For very long audio files, you may want to break them up into smaller chunks to get the best performance. We suggest that you avoid breaking the audio up mid-sentence as this may cause some context to be lost.

One way to handle this is to use the PyDub open source Python package to split the audio:

from pydub import AudioSegment

song = AudioSegment.from_mp3("good_morning.mp3")

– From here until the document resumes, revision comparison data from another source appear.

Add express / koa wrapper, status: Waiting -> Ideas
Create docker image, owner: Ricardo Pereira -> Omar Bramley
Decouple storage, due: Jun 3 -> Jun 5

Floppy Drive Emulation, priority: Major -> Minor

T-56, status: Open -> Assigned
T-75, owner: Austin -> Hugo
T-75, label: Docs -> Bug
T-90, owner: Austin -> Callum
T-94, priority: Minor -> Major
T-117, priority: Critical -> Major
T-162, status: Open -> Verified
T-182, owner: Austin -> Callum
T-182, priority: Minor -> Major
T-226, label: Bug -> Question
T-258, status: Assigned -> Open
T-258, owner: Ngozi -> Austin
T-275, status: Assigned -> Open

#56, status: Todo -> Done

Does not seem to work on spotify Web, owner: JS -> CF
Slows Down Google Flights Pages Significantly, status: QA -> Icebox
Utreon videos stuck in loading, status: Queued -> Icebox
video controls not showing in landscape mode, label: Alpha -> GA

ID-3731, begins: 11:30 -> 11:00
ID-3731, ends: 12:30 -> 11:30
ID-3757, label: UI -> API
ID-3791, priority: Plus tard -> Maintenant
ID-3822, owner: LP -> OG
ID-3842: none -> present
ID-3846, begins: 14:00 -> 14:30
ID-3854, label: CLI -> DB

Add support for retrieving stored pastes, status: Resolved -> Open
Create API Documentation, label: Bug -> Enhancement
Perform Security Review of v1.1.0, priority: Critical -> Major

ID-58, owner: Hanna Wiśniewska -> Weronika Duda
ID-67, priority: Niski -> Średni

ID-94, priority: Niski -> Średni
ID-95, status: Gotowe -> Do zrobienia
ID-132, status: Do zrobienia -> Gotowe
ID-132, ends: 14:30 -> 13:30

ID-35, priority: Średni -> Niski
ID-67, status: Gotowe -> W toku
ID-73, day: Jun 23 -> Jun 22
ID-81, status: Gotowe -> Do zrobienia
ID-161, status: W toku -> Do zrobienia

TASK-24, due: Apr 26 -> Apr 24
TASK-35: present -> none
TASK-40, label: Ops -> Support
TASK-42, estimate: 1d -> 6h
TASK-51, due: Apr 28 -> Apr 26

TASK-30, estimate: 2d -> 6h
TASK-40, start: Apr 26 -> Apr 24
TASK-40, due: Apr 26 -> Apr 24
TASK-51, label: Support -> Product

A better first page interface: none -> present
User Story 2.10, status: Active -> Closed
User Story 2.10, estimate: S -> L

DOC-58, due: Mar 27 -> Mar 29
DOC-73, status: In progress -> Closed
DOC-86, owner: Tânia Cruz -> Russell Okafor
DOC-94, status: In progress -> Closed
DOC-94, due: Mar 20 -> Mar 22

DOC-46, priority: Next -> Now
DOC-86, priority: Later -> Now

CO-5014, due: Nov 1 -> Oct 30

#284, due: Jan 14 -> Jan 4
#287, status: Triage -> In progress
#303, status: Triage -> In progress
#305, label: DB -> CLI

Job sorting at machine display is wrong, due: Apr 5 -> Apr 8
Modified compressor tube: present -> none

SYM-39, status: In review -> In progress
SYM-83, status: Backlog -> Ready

# PyDub handles time in milliseconds
ten_minutes = 10 * 60 * 1000

first_10_minutes = song[:ten_minutes]

first_10_minutes.export("good_morning_10.mp3", format="mp3")

Prompting

You can use a prompt parameter to improve the quality of the transcripts generated by the Transcriptions API.

import maitai

maitai_client = maitai.Maitai()

with open("/path/to/file/speech.mp3", "rb") as audio_file:
    transcription = maitai_client.audio.transcriptions.create(
        file=audio_file,
        model="breeze",
        response_format="text",
        prompt="The following conversation is a lecture about the recent developments around AI and machine learning.",
        application="demo_app",
        intent="TRANSCRIPTION",
        session_id="YOUR_SESSION_ID"
    )

    print(transcription.text)

Here are some examples of how prompting can help in different scenarios:

  • Correcting specific words or acronyms: Prompts can help correct specific words or acronyms that the model misrecognizes in the audio.
  • Preserving context: To preserve the context of a file that was split into segments, prompt the model with the transcript of the preceding segment.
  • Punctuation: Sometimes the model skips punctuation in the transcript. To prevent this, use a simple prompt that includes punctuation.
  • Filler words: The model may also leave out common filler words in the audio. If you want to keep the filler words in your transcript, use a prompt that contains them.
  • Writing style: Some languages can be written in different ways, such as simplified or traditional Chinese. You can improve this by using a prompt in your preferred writing style.

Notes

  • TypeScript SDK: Currently, the Maitai SDK only supports Python. TypeScript support is coming soon.
  • Model availability: Not all models support all features. For example, timestamp granularities are only available with certain models and response formats.
  • Streaming support: Streaming is not supported by all models. Check the model documentation for specific capabilities.